If the two voltages are coherent [K = 1], then the total rms voltage value is the sum of the individual rms voltage values.

${\displaystyle v_{total\;rms}=v_{1\;rms}+v_{2\;rms}}$

If the two signals are completely random with respect to each other [K = 0], such as Johnson noise sources, the total power is the sum of all of the individual powers:

${\displaystyle P_{total\;random\;noise}=P_{n1\;random}+P_{n2\;random}}$

A Johnson noise of power P = kTB, can be thought of as a noise voltage applied through a resistor, Thevenin equivalent.

An example of such a noise source may be a cable or transmission line. The amount of noise power transferred from the source to a load, such as an amplifier input, is a function of the source and load impedances.

If the load impedance is 0 ${\displaystyle \Omega }$, no power is transferred to it since the voltage is zero. If the load has infinite input impedance, again no power is transferred to it since there is no current. Maximum power transfer occurs when the source and load impedances are equal.

${\displaystyle P_{L\;\max }={\frac {e_{s}^{2}}{4R_{s}}}}$

The rms noise voltage at maximum power transfer is:

${\displaystyle e_{n}={\sqrt {4RP}}={\sqrt {4RkTB}}}$

Observe what happens if the noise resistance is resolved into two components:

${\displaystyle e_{n}^{2}=4RkTB=4\left({R_{1}+R_{2}}\right)kTB=e_{n1}^{2}+e_{n2}^{2}}$

From this we observe that random noise resistance can be added directly, but random noise voltages add vectorially:

If the noise sources are not quite random, and there is some correlation between them [0 < K < 1], the combined result is not so easy to calculate:

${\displaystyle P_{Total\;\left({{\rm {not}}\;{\rm {quite}}\;{\rm {random}}}\right)}={\frac {E_{1}^{2}+E_{2}^{2}+2KE_{1}E_{2}}{R_{0}}}=P_{1}+P_{2}=2K{\sqrt {P_{1}+P_{2}}}}$
where
K = correlation [0 < K < 1]
R0 = reference impedance

## Noise Temperature

The amount of noise in a given transmission medium can be equated to thermal noise. Thermal noise is well-studied, so it makes good sense to reuse the same equations when possible. To this end, we can say that any amount of radiated noise can be approximated by thermal noise with a given effective temperature. Effective temperature is measured in Kelvin. Effective temperature is frequently compared to the standard temperature, ${\displaystyle T_{o}}$, which is 290 Kelvin.

▶ **Task instructions**
Repeat the passage on noise word for word, starting at the words "If the load impedance" and stopping after "impedances are equal.". The saved lines are not needed.

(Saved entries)
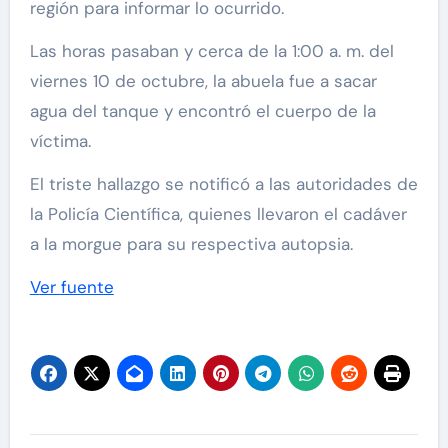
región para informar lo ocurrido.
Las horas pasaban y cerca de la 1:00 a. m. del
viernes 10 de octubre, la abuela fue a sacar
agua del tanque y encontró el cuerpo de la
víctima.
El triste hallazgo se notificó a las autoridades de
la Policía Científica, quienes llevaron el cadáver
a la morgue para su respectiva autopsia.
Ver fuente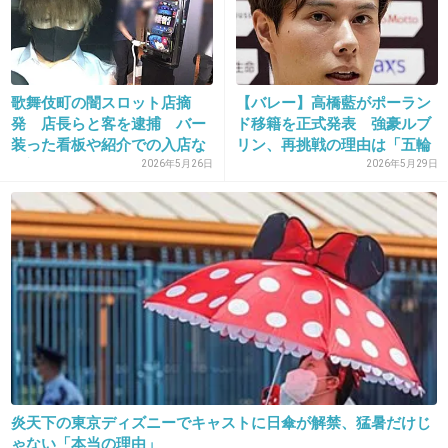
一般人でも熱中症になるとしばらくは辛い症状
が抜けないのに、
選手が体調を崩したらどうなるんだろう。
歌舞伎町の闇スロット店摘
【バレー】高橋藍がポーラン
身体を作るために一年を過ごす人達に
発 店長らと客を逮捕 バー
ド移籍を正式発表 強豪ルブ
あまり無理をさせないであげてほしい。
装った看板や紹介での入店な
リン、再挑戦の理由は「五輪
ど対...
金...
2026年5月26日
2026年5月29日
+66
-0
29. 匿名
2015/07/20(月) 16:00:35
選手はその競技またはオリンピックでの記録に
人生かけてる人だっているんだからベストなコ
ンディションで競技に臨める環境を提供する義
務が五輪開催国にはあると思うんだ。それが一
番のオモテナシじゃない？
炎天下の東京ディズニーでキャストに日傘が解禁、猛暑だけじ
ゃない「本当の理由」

▶ **Exercise solution**
If the load impedance is 0 ${\displaystyle \Omega }$, no power is transferred to it since the voltage is zero. If the load has infinite input impedance, again no power is transferred to it since there is no current. Maximum power transfer occurs when the source and load impedances are equal.